I'd much rather see balanced communities with parks, retail/entertainment and office space so many residents don't have to travel outside of their community for every day needs.
What I like about the cali coast is that while there is a lot of space, most of it is not developed. Besides a road, and the occasional vantage points. I don't think "mandatory developement" plans like this which just sprawl and sprawl is that good of an idea, it really takes out from the landscape.
Much of that coastal land is protected from development. What this proposed law will likely do is increase density in areas that are already developed.
Having said that, I think you have a point: there are benefits to more housing, but there are also costs. Those houses or apartment complexes have to go somewhere, the infrastructure to support more people living in an area has to go somewhere. The bay area can't keep on growing forever.
I was thinking about how SF is not NY as I was visiting NY's East 80s, walking from a subway stop to a friend's apartment, a month after having visited SF and driving the miserable 19th Street route.
Does it, though? Rents are leveling off in SF. Also, it's about time for this boom to collapse. When the first dot-com boom collapsed, about 40% of the twentysomethings in SF left.
The big moment will be when Twitter goes under. They're the most visible troubled "tech" company in SF. If Uber tanks as well, SF's housing problem will be over for a while.
(Twitter will live on, but it will probably be acquired by somebody like IAC, which buys troubled services at a discount and runs them cheaply. They own "about.com", "match.com", "dictionary.com", Vimeo, Ask, etc. If they ran Twitter, it would have far fewer employees.)
Rents in SF (and the rest of the Bay Area) are absolutely outrageous for anyone who isn’t a highly paid professional or already independently wealthy. Ideally SF rents would drop to half their current levels, or below.
CA has too much housing already. Consider water availability and traffic jams. In LA and sometimes in San Jose, consider smog.
Why does everybody have to live there anyway? The country would be way better off if 25 million people left there for Tennessee, West Virginia, Mississippi, Kentucky, Michigan, Maine, Indiana, Arkansas, and Louisiana.

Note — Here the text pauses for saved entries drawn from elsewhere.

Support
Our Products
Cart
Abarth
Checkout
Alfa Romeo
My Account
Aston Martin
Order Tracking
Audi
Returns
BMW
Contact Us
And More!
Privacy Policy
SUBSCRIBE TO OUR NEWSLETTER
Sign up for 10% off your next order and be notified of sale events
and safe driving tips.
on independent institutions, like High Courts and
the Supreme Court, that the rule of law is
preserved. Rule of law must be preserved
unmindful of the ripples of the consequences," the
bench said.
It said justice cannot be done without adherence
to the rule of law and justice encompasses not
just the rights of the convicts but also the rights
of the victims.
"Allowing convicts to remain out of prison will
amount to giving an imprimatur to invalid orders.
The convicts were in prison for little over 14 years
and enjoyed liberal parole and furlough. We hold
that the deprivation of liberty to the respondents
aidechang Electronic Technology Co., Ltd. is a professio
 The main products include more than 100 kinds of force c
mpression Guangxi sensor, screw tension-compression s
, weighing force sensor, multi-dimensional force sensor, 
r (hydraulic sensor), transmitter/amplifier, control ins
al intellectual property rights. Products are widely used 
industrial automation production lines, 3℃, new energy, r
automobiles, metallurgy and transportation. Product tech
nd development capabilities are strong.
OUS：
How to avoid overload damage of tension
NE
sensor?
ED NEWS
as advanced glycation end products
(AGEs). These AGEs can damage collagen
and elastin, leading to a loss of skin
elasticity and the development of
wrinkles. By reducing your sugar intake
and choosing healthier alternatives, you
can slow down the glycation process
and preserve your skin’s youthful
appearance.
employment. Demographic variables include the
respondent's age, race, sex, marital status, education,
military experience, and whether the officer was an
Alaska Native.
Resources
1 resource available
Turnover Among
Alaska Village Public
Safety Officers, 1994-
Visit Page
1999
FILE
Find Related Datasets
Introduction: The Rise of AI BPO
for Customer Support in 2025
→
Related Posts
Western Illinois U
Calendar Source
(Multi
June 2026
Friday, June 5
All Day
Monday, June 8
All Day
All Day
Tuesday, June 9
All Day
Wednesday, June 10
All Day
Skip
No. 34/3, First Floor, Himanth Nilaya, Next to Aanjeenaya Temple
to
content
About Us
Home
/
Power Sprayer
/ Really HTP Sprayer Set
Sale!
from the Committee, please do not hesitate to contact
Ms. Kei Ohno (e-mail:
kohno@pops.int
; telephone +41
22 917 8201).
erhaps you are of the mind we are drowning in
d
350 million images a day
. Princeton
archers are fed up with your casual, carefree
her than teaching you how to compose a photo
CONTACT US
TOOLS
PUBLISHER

yeah no kidding, blue hipsters need to spread their progressivism to the rest of the country(as I noticed most of those states lean Republican), if we're ever to have a more progressive country.
The intent of the bill isn't to force development where there shouldn't be any. It's to encourage it where it's needed most, but hasn't happened yet due to NIMBYism etc.
Profit maximizing capitalists prefer the regulation. Especially if they have an existing property portfolio, a regulatory market against building provides an insulation from risk and a better return on their existing investments.
New buildings require a much longer minimum investment timeline because the building doesn't exist yet. It's also far easier.
So if you let the free-market write the rules here, you'd get essentially exactly what we already have, because that's essentially exactly what we've already done.
Instead, if you really want a free-enterprise approach that encourages better land utilization, you'd need to look before you leap. For instance, a conservative rent and property resell value control would guarantee a maximum ROI for the buy/hold and do nothing/dump strategy. Otherwise, you'd have to indirectly subsidize new developments through tax breaks and other financial incentives (which is exactly what is happening)
Alternatively, if you're willing to forgo the engineering and manufacturing of markets you could use community land trusts, which is likely a far simpler and less issue-prone model of execution. I've personally invested in a few and have seen a long-term, stable, dependable 3% ROI (which is better than other equally conservative vehicles) so this doesn't mean that capitalists and investors are gone - just all the messy parts.
Which, effectively, incentivizes home-building companies to dig their heels on building so that they can get permission for schemes that are more profitable but wouldn't meet local approval.